-- What needs to be done --
Identify every line in the data that contains the word "might", and copy each of those lines in full.

Stored data
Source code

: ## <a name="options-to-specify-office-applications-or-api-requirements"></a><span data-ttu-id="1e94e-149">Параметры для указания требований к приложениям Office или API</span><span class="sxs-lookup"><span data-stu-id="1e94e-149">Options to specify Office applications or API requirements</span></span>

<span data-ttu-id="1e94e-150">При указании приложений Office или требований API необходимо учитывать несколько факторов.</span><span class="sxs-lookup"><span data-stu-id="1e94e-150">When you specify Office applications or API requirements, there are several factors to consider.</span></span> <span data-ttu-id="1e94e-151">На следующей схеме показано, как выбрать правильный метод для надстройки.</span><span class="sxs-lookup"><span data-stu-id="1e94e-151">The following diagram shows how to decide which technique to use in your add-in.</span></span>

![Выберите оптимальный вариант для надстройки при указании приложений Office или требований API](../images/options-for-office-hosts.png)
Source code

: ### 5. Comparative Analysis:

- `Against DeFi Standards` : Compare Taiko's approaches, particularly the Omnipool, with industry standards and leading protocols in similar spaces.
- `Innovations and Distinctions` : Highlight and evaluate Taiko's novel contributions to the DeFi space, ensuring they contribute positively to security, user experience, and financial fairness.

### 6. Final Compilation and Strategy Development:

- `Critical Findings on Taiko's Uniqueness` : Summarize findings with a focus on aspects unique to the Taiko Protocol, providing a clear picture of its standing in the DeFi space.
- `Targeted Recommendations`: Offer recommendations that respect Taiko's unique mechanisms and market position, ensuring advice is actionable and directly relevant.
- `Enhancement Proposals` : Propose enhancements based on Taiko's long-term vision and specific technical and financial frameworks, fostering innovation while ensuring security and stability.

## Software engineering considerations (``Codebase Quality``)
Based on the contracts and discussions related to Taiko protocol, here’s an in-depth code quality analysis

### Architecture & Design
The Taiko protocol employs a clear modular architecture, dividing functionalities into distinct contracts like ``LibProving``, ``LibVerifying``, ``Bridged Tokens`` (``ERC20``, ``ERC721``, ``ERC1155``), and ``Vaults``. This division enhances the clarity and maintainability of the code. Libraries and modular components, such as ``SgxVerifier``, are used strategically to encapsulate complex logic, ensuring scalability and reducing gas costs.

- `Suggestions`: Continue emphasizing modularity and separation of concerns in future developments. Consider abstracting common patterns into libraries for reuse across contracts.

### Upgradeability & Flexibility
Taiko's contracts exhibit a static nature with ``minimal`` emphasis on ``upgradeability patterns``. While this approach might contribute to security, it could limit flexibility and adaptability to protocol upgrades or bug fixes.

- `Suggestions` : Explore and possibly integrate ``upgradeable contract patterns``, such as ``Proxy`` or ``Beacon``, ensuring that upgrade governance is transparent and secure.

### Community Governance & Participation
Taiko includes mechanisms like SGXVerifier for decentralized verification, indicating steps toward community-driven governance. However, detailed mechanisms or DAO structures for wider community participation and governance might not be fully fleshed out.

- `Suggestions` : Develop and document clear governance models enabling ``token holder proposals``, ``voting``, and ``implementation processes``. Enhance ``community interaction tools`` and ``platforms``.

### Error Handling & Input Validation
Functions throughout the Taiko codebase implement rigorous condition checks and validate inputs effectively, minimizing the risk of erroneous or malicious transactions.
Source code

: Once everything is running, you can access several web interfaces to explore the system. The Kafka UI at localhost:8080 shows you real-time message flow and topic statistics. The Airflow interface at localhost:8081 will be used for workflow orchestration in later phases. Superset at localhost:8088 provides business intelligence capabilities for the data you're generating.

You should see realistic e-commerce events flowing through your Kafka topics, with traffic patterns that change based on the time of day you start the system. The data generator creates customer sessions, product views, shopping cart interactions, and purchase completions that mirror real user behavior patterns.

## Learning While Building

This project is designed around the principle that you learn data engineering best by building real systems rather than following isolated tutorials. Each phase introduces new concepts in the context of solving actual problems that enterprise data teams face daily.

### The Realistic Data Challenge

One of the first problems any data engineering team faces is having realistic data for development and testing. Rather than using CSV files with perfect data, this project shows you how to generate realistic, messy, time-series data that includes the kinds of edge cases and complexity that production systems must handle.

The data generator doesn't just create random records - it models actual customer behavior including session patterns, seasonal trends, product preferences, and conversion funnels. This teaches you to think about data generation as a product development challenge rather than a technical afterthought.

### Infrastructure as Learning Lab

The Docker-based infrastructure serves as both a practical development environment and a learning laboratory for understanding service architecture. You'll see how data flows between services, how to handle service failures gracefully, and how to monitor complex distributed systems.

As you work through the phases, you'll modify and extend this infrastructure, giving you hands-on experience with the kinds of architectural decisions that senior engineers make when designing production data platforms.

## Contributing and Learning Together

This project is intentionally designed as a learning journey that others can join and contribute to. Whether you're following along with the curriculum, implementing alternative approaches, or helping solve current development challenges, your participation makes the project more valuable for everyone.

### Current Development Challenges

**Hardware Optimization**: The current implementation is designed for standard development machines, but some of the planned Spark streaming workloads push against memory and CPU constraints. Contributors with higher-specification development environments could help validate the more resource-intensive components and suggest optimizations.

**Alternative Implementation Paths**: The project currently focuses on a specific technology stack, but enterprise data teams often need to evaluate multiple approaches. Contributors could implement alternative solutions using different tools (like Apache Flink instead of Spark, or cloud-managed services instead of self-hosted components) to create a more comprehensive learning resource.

-- Exercise answer --
Taiko's contracts exhibit a static nature with ``minimal`` emphasis on ``upgradeability patterns``. While this approach might contribute to security, it could limit flexibility and adaptability to protocol upgrades or bug fixes.
Taiko includes mechanisms like SGXVerifier for decentralized verification, indicating steps toward community-driven governance. However, detailed mechanisms or DAO structures for wider community participation and governance might not be fully fleshed out.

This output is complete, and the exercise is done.